Dear Interested Party:
The Council is the region's voice in balancing the need for affordable, reliable electric power with cost-effective protection of the Columbia Basin's fish and wildlife resources. In a sense, it is the Council's role to be an honest broker among fish, wildlife and energy interests, developing scientifically credible policies and recommendations to best serve the public interest.
In Fiscal Year 2001, the Council completed a major amendment of its Columbia River Basin Fish and Wildlife Program to give the program an explicit scientific foundation and consistent goals, biological objectives and strategies for action. These will be used to give direction to locally developed action plans for each of the 62 subbasins in the Columbia Basin. The Council's key role in regional fish and wildlife planning is underscored in recovery planning by federal agencies for threatened and endangered populations of fish in the Columbia Basin.
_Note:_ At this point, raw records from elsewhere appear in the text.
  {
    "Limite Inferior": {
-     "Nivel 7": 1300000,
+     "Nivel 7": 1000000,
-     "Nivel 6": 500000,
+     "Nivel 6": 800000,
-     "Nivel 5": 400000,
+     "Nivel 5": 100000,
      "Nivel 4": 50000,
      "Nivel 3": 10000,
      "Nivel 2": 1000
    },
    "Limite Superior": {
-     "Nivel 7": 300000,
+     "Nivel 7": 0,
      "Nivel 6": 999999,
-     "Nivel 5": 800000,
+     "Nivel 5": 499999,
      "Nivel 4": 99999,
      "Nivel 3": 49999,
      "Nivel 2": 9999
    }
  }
The agencies are working with the Council to develop subbasin action plans, and the draft federal recovery planning adopts the Council's 1999 Artificial Production Review recommendations regarding the future use of fish hatcheries.
The Council also has been investigating the reasons behind the rapid increases in the cost of wholesale electricity on the West Coast and the impacts of electricity industry restructuring on the region's power supply. We have identified a substantial risk of adequacy problems in the power supply, and we are working with the region's electric utilities, the Bonneville Power Administration and others to develop policies that will help the region avoid power supply and reliability problems in the future.
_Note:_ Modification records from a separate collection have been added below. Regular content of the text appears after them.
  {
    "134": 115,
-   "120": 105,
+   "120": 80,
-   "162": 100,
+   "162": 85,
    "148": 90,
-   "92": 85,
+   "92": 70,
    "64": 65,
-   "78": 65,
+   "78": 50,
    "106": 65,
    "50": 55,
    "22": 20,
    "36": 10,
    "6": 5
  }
The Council's Fiscal Year 2003 budget is $8,425,000. In comparison, the Fiscal Year 1995 budget was $8,460,000 and the Fiscal Year 2002 budget is $8,339,000. This represents a relatively level budget for the next two years. But it also reflects a total reduction of about 8 percent over a 10-year period while absorbing cumulative inflation projected at 28 percent. The Council believes this budget is consistent with our mission to protect, mitigate and enhance fish and wildlife affected by hydropower in the Columbia River Basin while assuring the region an adequate, efficient, economical and reliable power supply and involving the public in our decision making.